• _Assignment_:
Rewrite the text from the first of the rows below through the line that contains "DERECHOS RESERVADOS.", putting "Main navigation" in place of "Main menu" and leaving everything else unchanged, and omit the pictures from your answer.

• _Information supplied_:
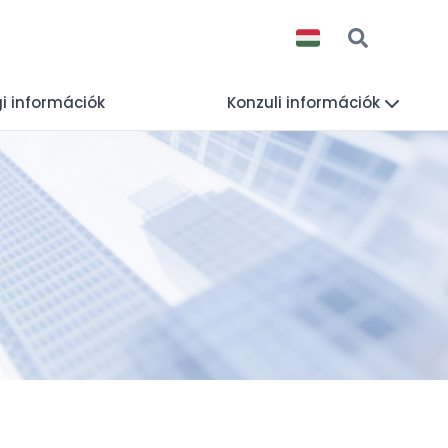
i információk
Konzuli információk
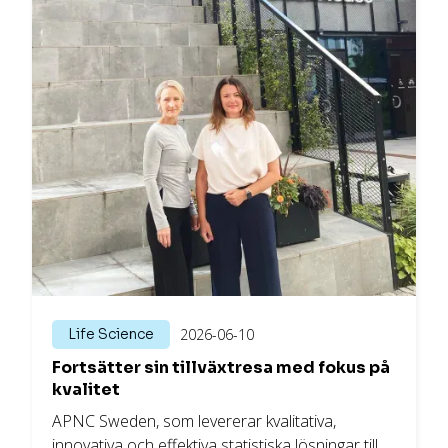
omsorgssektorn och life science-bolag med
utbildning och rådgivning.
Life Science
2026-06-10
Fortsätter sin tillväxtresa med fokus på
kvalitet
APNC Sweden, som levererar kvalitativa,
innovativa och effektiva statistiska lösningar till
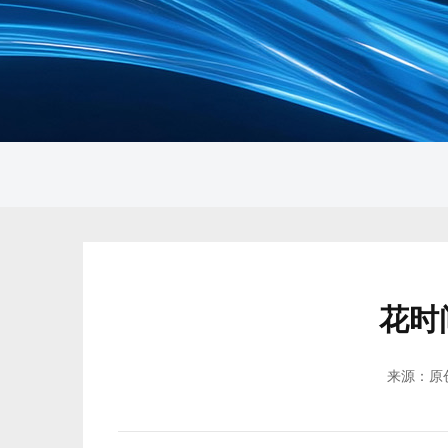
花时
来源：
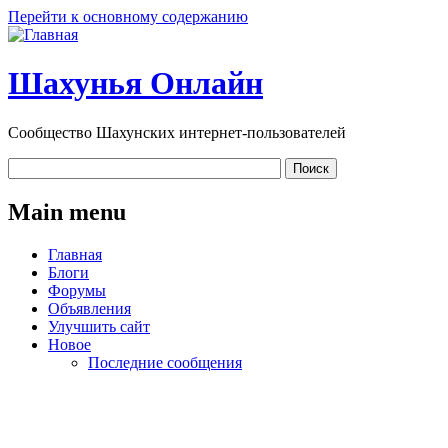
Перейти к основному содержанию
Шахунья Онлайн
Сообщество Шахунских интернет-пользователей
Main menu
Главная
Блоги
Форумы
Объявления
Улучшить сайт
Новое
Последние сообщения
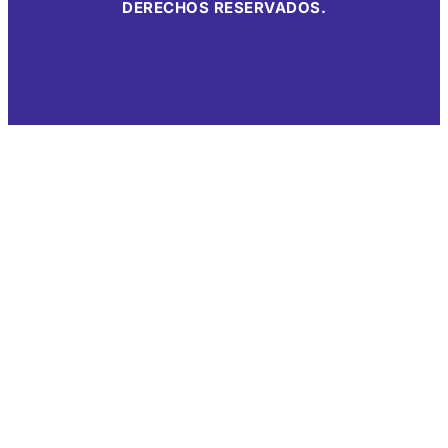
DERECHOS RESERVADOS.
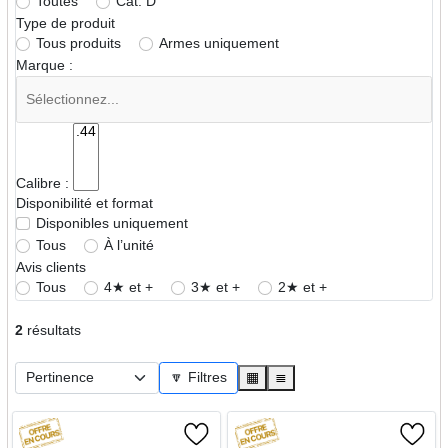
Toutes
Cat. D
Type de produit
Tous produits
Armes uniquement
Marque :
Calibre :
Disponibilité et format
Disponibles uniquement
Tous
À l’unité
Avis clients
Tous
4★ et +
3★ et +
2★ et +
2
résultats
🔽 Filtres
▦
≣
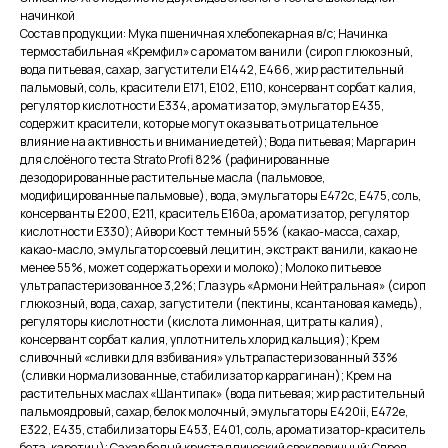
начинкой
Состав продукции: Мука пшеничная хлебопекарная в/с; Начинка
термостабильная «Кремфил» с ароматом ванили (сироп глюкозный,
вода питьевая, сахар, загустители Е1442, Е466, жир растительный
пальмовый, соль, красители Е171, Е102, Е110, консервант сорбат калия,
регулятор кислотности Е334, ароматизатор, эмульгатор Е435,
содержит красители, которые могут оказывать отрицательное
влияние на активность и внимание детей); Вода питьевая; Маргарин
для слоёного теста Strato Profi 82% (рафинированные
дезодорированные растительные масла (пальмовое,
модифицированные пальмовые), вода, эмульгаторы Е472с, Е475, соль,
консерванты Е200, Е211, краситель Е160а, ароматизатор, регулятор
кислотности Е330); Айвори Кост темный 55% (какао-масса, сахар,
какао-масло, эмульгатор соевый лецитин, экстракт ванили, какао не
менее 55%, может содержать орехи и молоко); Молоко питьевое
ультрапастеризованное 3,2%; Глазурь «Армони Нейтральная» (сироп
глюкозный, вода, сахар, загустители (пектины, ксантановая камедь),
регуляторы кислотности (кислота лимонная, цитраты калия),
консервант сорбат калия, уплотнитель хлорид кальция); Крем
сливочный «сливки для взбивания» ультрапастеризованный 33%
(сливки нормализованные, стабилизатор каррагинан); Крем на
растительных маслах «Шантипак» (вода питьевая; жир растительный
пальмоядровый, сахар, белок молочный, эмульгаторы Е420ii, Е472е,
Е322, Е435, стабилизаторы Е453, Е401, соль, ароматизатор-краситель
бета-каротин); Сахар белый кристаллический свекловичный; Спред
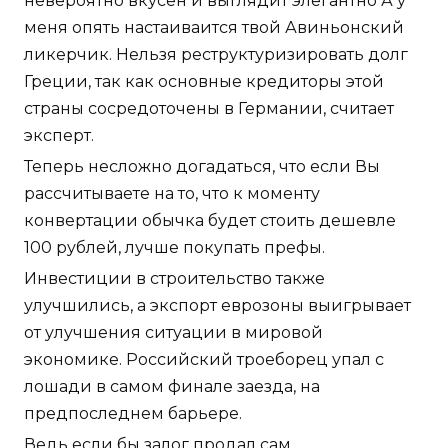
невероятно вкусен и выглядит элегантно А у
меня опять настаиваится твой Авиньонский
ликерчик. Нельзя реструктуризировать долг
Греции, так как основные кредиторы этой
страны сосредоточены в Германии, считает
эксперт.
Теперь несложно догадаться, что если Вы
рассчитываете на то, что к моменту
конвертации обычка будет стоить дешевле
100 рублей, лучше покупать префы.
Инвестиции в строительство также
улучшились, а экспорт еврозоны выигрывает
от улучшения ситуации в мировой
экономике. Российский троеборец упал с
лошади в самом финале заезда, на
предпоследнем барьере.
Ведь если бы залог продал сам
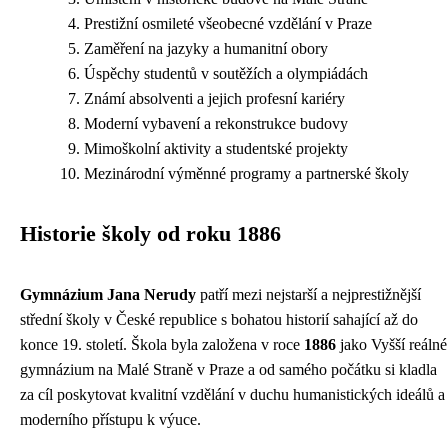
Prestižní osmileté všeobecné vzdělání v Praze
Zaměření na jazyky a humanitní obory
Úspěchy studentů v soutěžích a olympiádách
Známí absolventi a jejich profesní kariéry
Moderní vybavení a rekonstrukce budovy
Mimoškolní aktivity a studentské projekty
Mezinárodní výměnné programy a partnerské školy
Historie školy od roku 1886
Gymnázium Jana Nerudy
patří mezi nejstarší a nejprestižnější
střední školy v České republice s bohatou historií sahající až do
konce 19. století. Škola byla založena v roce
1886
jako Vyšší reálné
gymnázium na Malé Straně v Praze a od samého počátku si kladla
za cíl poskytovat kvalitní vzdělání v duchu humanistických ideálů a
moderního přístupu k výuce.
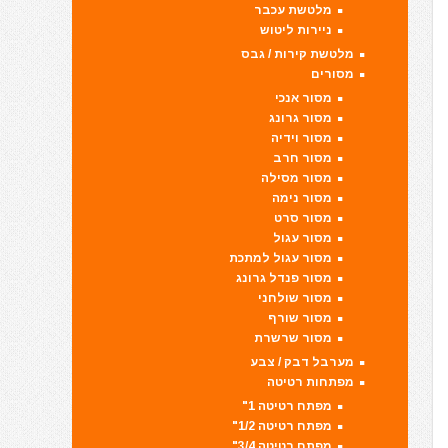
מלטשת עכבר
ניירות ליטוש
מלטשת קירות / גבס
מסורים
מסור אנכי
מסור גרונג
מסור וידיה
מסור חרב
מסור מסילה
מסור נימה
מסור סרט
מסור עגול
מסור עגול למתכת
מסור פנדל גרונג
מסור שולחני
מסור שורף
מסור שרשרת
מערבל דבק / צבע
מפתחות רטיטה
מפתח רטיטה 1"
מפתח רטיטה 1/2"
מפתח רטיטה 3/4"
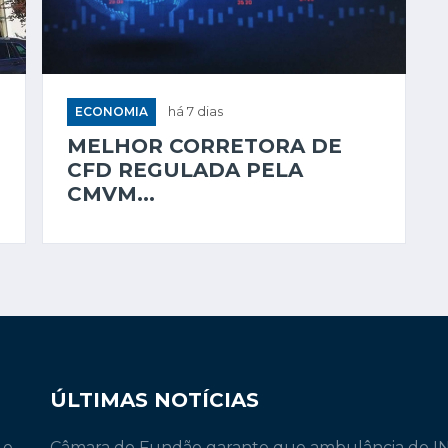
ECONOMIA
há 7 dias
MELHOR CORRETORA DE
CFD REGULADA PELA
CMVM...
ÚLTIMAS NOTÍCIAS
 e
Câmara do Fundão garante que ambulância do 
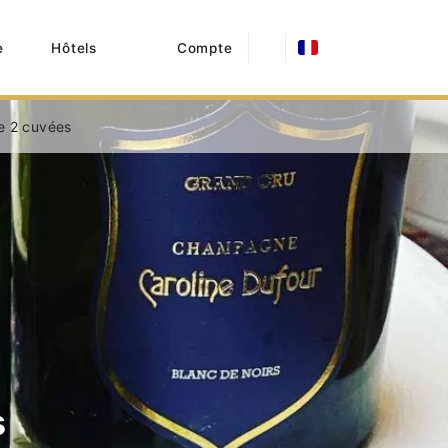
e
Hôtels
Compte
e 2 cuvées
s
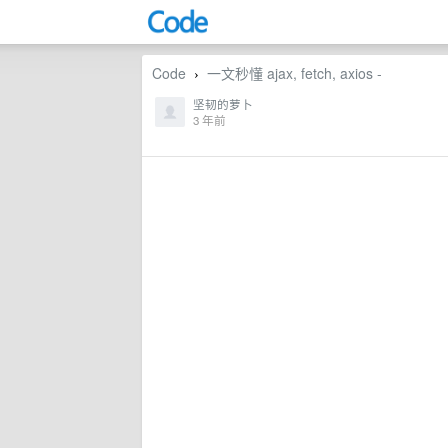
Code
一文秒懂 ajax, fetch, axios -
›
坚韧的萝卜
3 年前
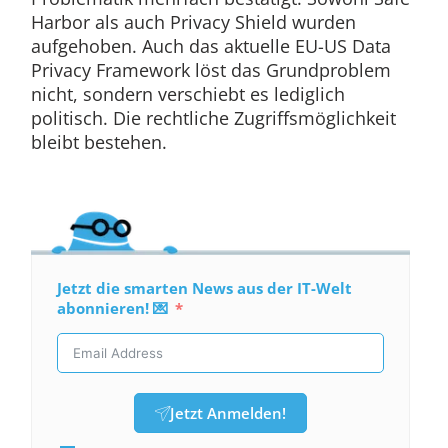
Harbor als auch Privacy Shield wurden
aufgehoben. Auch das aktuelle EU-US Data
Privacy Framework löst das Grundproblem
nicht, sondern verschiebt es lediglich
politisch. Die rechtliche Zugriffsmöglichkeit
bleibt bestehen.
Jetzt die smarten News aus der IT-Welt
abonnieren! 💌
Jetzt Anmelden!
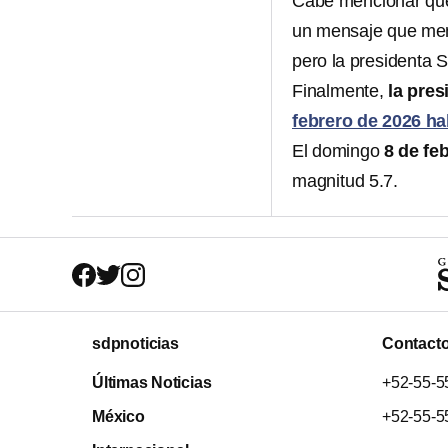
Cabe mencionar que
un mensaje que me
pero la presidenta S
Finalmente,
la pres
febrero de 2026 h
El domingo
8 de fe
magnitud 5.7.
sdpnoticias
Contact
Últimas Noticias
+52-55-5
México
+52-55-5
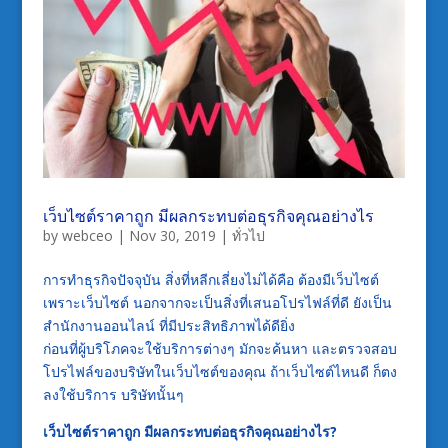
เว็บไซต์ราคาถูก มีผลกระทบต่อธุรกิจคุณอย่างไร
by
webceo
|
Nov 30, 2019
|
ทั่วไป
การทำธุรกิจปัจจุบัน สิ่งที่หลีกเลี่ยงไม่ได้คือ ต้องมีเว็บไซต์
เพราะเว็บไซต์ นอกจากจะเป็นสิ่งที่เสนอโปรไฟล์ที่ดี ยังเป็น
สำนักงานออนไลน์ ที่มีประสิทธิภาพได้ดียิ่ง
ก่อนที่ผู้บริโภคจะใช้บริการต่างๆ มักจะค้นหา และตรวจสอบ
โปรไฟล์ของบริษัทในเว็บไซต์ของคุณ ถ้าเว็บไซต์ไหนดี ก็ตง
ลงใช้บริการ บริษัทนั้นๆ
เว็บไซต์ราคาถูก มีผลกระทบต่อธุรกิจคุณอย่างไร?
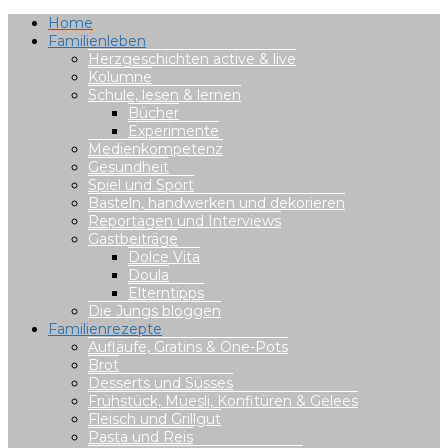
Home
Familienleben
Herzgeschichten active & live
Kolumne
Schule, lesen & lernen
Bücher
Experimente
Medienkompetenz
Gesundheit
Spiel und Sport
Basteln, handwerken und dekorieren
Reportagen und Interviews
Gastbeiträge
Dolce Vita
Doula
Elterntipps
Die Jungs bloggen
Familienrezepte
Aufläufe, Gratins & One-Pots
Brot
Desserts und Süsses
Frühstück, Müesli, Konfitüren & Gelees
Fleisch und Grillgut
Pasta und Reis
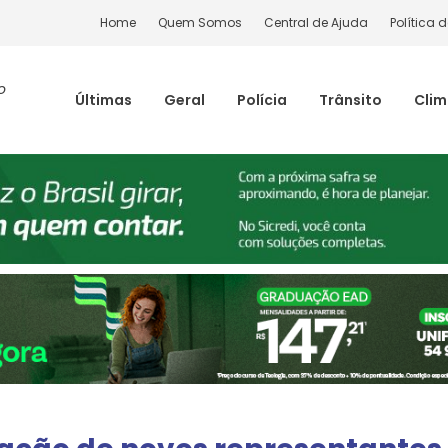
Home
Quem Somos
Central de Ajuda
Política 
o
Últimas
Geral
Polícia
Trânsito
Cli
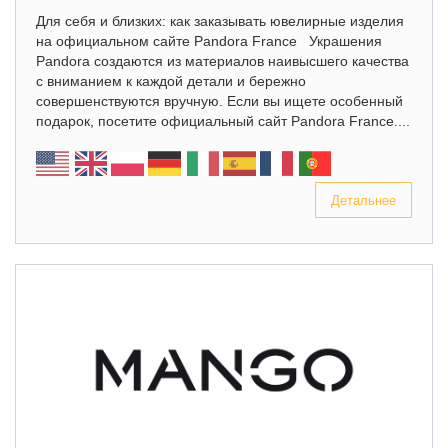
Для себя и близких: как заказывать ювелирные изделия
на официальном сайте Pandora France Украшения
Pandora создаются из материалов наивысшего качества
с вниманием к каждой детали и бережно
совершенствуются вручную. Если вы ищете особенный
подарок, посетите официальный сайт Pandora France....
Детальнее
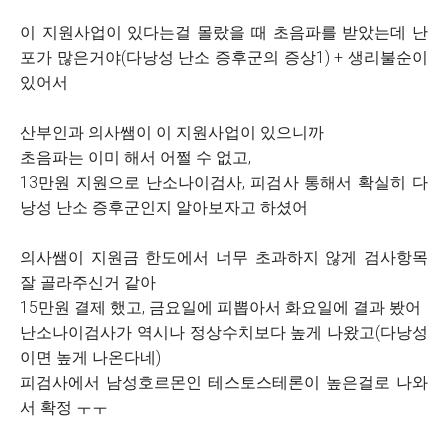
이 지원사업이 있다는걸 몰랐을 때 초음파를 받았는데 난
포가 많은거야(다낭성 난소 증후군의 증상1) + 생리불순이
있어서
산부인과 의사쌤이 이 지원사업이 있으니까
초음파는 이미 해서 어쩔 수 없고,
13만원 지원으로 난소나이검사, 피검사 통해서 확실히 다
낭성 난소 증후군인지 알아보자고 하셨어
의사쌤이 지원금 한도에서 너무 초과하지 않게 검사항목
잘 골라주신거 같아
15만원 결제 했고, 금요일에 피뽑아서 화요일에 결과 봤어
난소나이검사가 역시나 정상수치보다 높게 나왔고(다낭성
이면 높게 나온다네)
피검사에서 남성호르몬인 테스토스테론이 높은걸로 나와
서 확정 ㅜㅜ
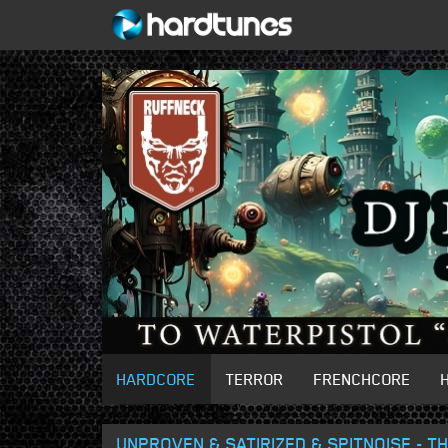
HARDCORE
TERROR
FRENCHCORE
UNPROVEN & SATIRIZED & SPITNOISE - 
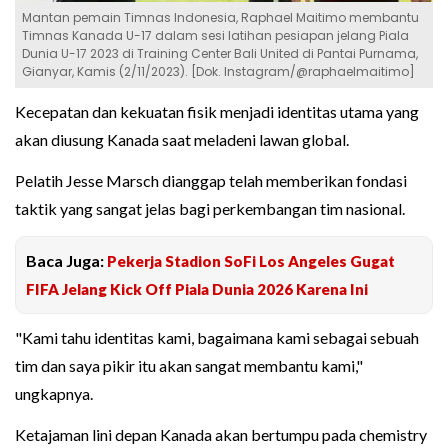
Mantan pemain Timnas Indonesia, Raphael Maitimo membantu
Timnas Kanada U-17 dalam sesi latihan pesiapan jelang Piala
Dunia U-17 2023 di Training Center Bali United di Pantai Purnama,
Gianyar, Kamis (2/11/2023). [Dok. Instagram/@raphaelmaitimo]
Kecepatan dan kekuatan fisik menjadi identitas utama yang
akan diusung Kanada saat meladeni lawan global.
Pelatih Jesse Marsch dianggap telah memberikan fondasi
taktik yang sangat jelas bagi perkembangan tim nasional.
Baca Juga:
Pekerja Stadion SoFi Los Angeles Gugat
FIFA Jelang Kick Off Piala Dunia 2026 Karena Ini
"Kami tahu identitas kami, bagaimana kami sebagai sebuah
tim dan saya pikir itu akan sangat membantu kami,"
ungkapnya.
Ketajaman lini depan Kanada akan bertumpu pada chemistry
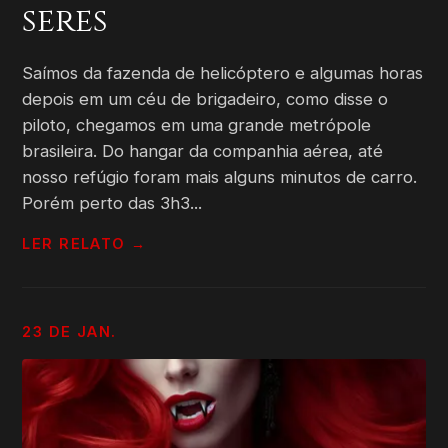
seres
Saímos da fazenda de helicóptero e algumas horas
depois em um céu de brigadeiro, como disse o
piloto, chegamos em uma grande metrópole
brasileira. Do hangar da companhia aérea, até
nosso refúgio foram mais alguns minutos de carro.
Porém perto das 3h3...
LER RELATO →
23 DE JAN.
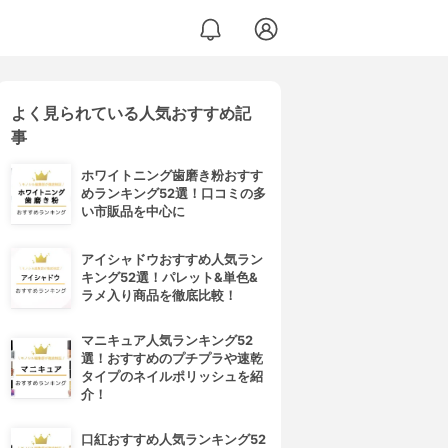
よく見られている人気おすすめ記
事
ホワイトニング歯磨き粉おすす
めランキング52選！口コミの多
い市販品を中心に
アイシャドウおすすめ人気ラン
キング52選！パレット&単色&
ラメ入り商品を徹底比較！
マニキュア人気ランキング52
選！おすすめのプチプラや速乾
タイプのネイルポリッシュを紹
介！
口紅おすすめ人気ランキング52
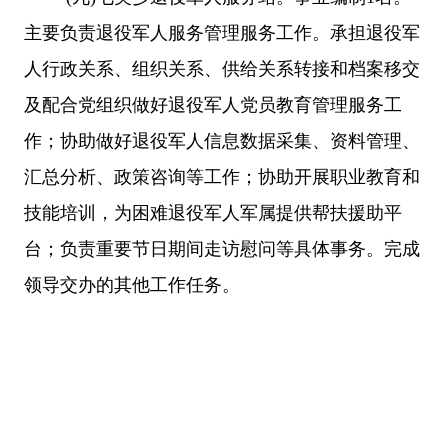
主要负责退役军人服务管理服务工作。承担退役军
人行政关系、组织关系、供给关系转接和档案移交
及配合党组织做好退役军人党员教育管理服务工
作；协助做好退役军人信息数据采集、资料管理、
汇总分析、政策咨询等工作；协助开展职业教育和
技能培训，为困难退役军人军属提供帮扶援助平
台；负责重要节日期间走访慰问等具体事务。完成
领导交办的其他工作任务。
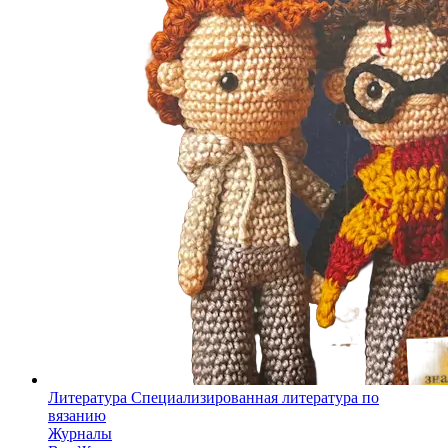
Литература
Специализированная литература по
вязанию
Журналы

• _Expected output_:
i információk
Konzuli információk
omsorgssektorn och life science-bolag med
utbildning och rådgivning.
Life Science
2026-06-10
Fortsätter sin tillväxtresa med fokus på
kvalitet
APNC Sweden, som levererar kvalitativa,
innovativa och effektiva statistiska lösningar till
花时
来源：
Перейти к основному содержанию
Шахунья Онлайн
Сообщество Шахунских интернет-пользователей
Main navigation
Главная
Блоги
Форумы
Объявления
Улучшить сайт
Новое
Последние сообщения
DERECHOS RESERVADOS.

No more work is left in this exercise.